Those candles that top every interior and fashion designer’s “Things I Can’t Live Without” list in glossy pubs going back decades? You know the ones: Wax that seems to have been bathed in moonlight; the transparent vessel with the look and feel of a highball glass; the jaunty, deconstructed typography; that soul-skimming scent. Yes, we’re talking about Diptyque, a brand that’s now inseparable from the luxury candle industry.

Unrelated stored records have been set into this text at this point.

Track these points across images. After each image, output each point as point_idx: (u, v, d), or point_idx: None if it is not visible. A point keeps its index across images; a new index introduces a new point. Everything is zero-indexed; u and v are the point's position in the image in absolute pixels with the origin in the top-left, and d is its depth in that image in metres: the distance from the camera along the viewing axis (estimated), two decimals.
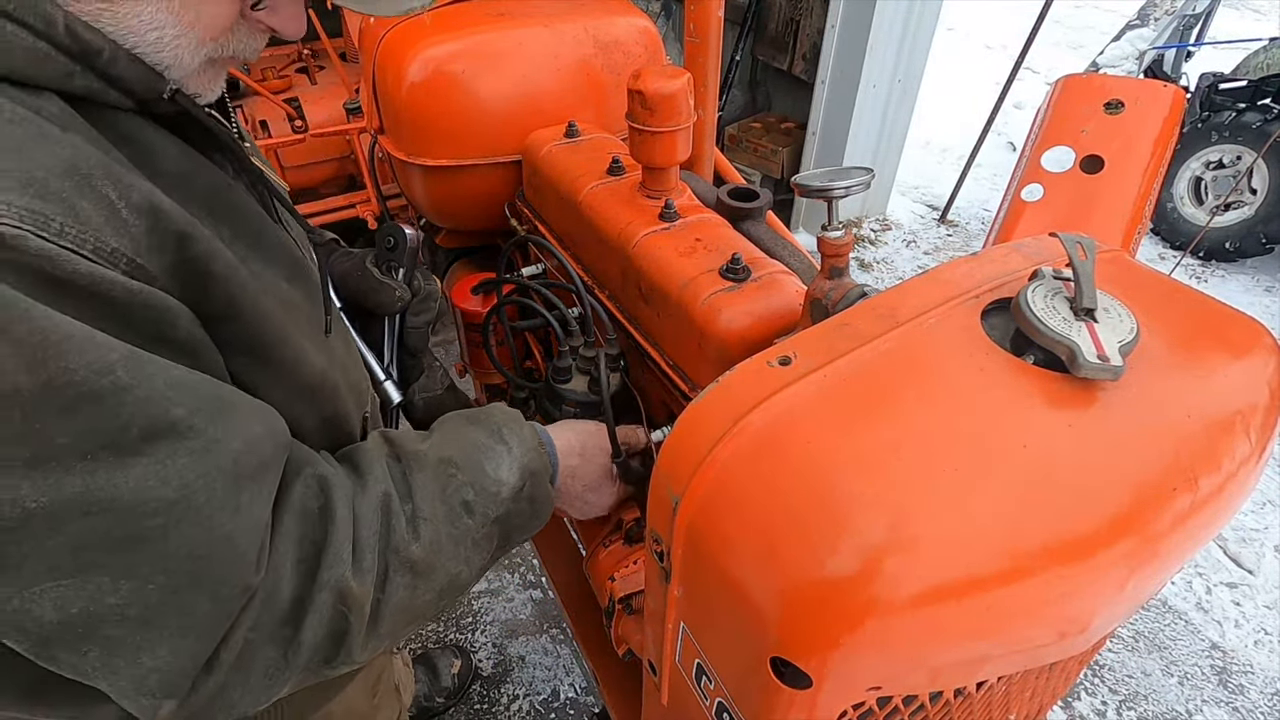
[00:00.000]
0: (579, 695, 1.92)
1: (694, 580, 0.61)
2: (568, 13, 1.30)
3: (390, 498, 0.64)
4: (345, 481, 0.63)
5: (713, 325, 0.84)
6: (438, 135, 1.24)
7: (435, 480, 0.68)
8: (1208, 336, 0.65)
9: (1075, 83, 1.32)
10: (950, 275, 0.69)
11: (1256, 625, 2.17)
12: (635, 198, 1.04)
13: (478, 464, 0.71)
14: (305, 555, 0.57)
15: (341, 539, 0.59)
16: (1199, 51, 4.67)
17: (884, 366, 0.59)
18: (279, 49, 2.97)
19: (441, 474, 0.68)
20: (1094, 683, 2.01)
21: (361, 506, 0.62)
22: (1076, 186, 1.24)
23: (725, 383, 0.60)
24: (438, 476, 0.68)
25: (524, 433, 0.76)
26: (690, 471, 0.57)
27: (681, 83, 0.93)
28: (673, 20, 3.68)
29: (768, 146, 3.66)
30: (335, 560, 0.58)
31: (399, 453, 0.69)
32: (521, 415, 0.79)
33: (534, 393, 1.10)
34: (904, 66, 3.51)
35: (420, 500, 0.66)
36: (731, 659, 0.61)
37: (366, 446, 0.70)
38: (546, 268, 1.23)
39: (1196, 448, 0.56)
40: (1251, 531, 2.46)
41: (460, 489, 0.68)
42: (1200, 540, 0.60)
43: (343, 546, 0.58)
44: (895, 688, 0.55)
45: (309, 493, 0.60)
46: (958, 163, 4.20)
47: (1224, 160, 3.72)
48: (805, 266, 1.02)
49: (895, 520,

In a bid to reach back to its artisanal decor roots—today’s retail climate elevates maker-made over manufactured, after all—Diptyque has partnered with French creatives to introduce a limited-edition home accessories collection that celebrates the parfumerie‘s legacy. Averaging about three collaborations per year, the company tasked three female artists, Solenne Belloir, Sarah Naud and Audrey Demarre, with creating this latest line. The handmade pieces are available at Diptyque boutiques on Prince Street in New York City, on North Beverly Drive in Beverly Hills and at the maison‘s original Boulevard Saint-Germain location.
Despite Diptyque’s polished luxury appeal and department store placement, the brand did not emerge from the minds of Madison Avenue marketers; its origin story has much artsier roots. Inseparable friends with bohemian spirits—Christiane Gautrot, Yves Coueslant and Desmond Knox-Leet—concocted the candles in their magical studio/shop in Paris’ Latin Quarter. They opened the location in 1961 to share their textiles and wall coverings with curious customers, along with treasures they gathered on their travels.

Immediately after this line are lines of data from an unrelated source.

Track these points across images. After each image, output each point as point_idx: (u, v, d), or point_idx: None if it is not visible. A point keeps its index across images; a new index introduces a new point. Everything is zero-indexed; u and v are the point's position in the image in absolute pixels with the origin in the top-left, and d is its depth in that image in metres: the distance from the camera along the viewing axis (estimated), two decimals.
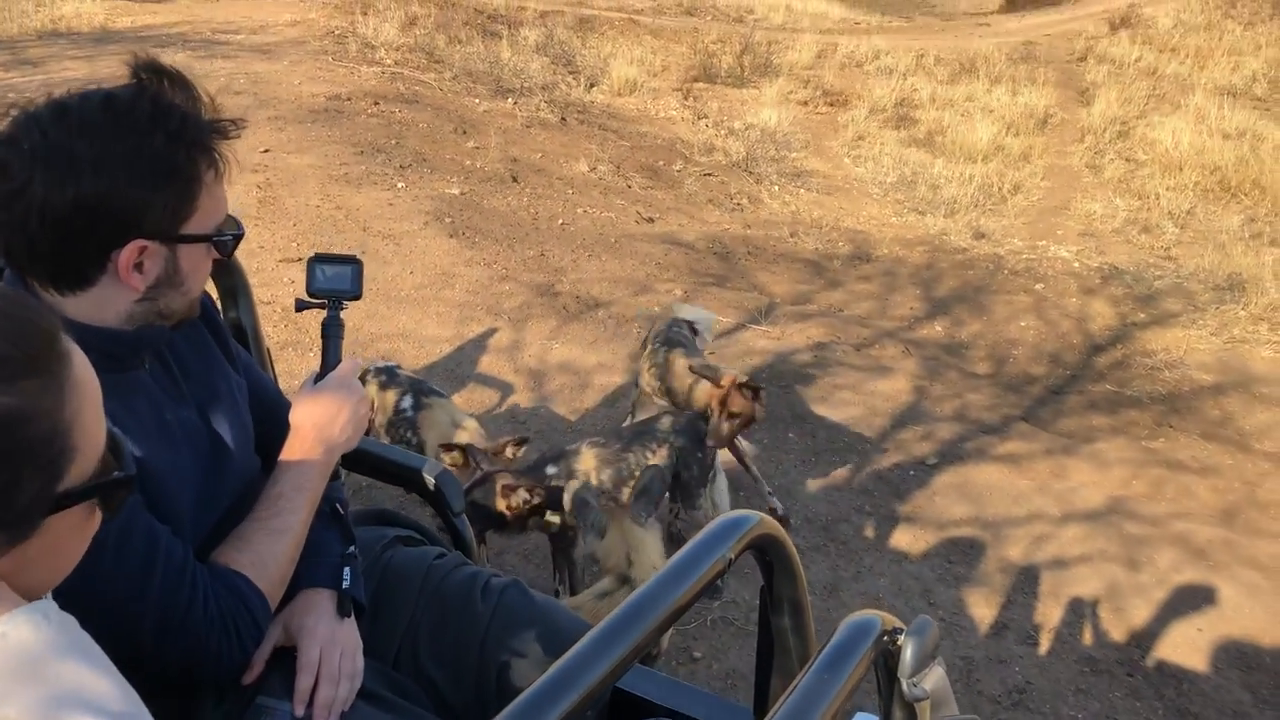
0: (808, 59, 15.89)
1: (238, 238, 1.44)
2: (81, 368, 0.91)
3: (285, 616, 1.47)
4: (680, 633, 3.49)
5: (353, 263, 1.64)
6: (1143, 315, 7.76)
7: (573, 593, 3.28)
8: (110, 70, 9.46)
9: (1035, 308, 7.69)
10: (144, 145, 1.26)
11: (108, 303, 1.31)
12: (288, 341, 5.03)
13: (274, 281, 5.59)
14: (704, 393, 3.79)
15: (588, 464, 3.44)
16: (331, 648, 1.44)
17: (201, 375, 1.49)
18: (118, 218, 1.26)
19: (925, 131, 13.08)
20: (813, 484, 4.49)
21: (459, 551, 1.84)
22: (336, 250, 5.89)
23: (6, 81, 8.75)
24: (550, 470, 3.42)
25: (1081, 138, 13.18)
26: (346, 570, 1.51)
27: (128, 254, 1.28)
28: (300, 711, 1.40)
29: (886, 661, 1.35)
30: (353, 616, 1.49)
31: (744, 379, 3.67)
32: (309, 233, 6.22)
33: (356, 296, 1.63)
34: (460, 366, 5.06)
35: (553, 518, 3.10)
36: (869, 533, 4.22)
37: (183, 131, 1.30)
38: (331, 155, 7.51)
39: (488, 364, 5.15)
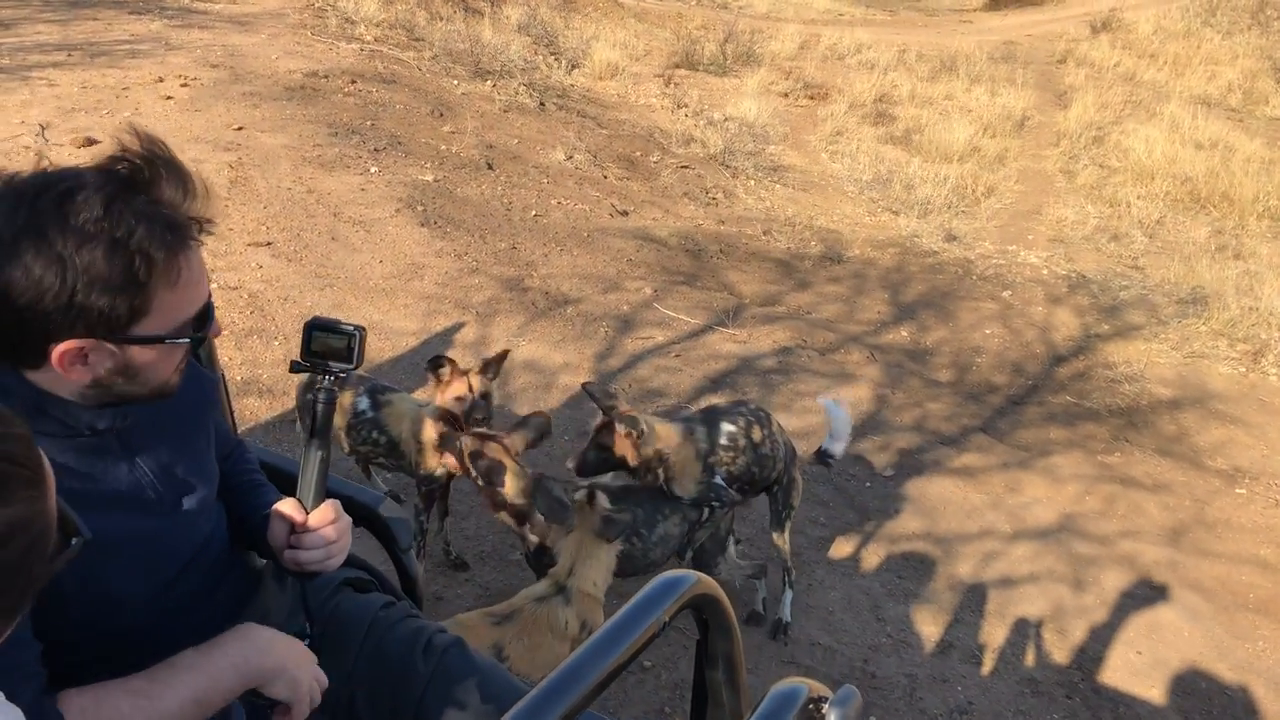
0: (790, 49, 15.92)
1: (200, 340, 1.40)
2: (46, 461, 0.99)
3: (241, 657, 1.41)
4: None
5: (353, 332, 1.56)
6: (1106, 326, 7.87)
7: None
8: (85, 35, 9.35)
9: (1001, 315, 7.77)
10: (82, 253, 1.23)
11: (59, 382, 1.32)
12: (251, 329, 5.01)
13: (241, 266, 5.56)
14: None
15: None
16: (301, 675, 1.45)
17: (173, 428, 1.49)
18: (46, 318, 1.25)
19: (903, 129, 13.14)
20: None
21: (406, 598, 1.87)
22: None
23: None
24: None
25: (1057, 142, 13.29)
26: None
27: (63, 351, 1.27)
28: None
29: None
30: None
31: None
32: (279, 215, 6.18)
33: (355, 368, 1.57)
34: (425, 361, 5.06)
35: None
36: (822, 545, 4.28)
37: (129, 240, 1.26)
38: (306, 135, 7.45)
39: (453, 359, 5.15)
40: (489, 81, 10.54)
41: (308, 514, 1.56)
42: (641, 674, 3.48)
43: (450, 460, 3.24)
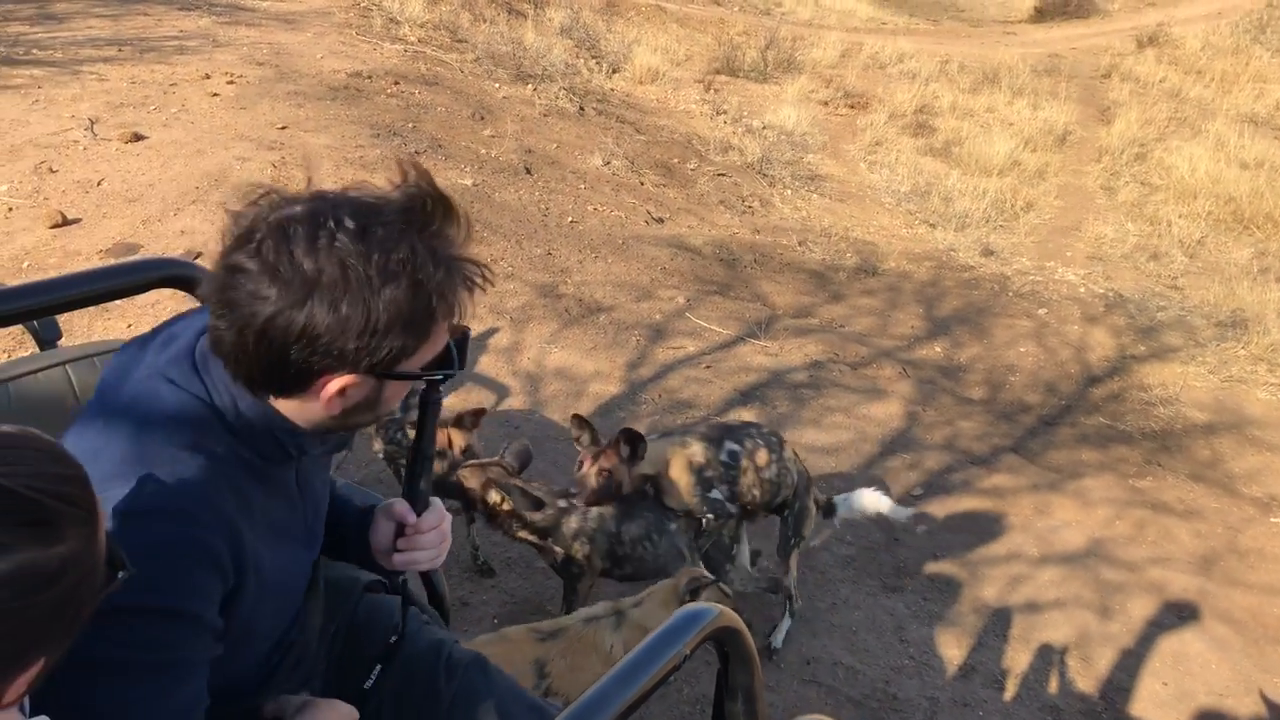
0: (832, 57, 15.87)
1: (448, 376, 1.39)
2: (99, 498, 1.02)
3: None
4: None
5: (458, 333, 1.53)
6: (1142, 348, 7.80)
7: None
8: (135, 31, 9.50)
9: (1036, 333, 7.73)
10: (386, 291, 1.20)
11: (302, 412, 1.30)
12: None
13: None
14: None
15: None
16: None
17: (323, 464, 1.52)
18: (338, 354, 1.22)
19: (943, 141, 13.07)
20: None
21: (431, 608, 1.91)
22: None
23: (30, 36, 8.78)
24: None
25: (1099, 158, 13.17)
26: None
27: (335, 385, 1.26)
28: None
29: None
30: None
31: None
32: None
33: (460, 368, 1.53)
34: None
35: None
36: (848, 563, 4.28)
37: (429, 280, 1.22)
38: (348, 136, 7.53)
39: (486, 364, 5.21)
40: (530, 85, 10.60)
41: (418, 515, 1.55)
42: (663, 688, 3.50)
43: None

Candles in glass jars, then soaps wrapped in silk paper and a perfume, all boasting the now iconic oval label with dancing letters, were offered among the decor and curiosities in the bazaar-like boutique at 34 Boulevard Saint-Germain. The chic emporium is still in operation today, exuding otherworldly yet distinctly Parisian ambiance. The founders’ auras waft through the townhouse as surely as the delicious scents.
“Our founders were in love with craftsmanship, and these artists’ spirits are in line with Diptyque’s,” said Laurence Semichon, senior vice president of perfume and beauty for the company, which is privately owned by a London-based private equity firm. The partnerships were not marketing briefs, she notes. Rather, the maison granted them creative control. “It’s a matter of affinities,” Semichon points out.
Inspired by details and patterns in the Latin Quarter, ceramicist Solenne Belloir made five pairs of candlestick holders in six earthy hues. The pieces imbue architectural forms with organic qualities that reveal the touch of the creative’s hand. Sculptor Sarah Naud created twisted concrete pedestals. The raw finish amplifies the strength of the swirled structures meant to showcase Diptyque jars, along with a mismatched set of holders for tapered candles. On the softer side, fiber artist Audrey Demarre hand-embroidered 12 pillows with maps made of thread. Her renderings tell the story of the brand’s Paris storefront, depicting Boulevard Saint-Germain dotted with sweets, blooms, buildings and other charming tidbits.
The brand is also dipping its toe into other areas of home decor. Revisiting the founders’ earlier endeavors, Diptyque introduced wall coverings last year. There are currently 10 available for sale online; all are takes on original 1960s designs. Styles include Basile Frieze, a reinterpretation of a bold Art Deco pattern that Gaoutrot designed in 1963 as a textile, and Les Lilas Panoramic Décor, a mural reproduction of artwork by Knox-Leet. If these find success, it could be possible that Diptyque may continue to draw from its archives, which sit atop the Boulevard Saint-Germain shop.
The parfumerie has carried its efforts to the table, too. There are dishes fired in a faience factory in Gien, France, and spiral goblets and flutes hand-blown in Italy. Table linens would be a logical next step, as many of the founders’ designs, after all, were conceived as textiles. Business of Home reports that the company will introduce lighting in 2023 and expand into other home categories, possibly rugs, furniture and paint, in the coming years.
On the gifting side, there are handblown glass ornaments and tiny crystalline trees topped with gold stars. And for the first time, limited-edition holiday candles—in pine tree green, midnight blue and a claret color, featuring scents that evoke wood fires, coffee and chocolate—come in jars adorned with white, silver and gold stars. The founders, those starry-eyed bohèmes, would most certainly approve.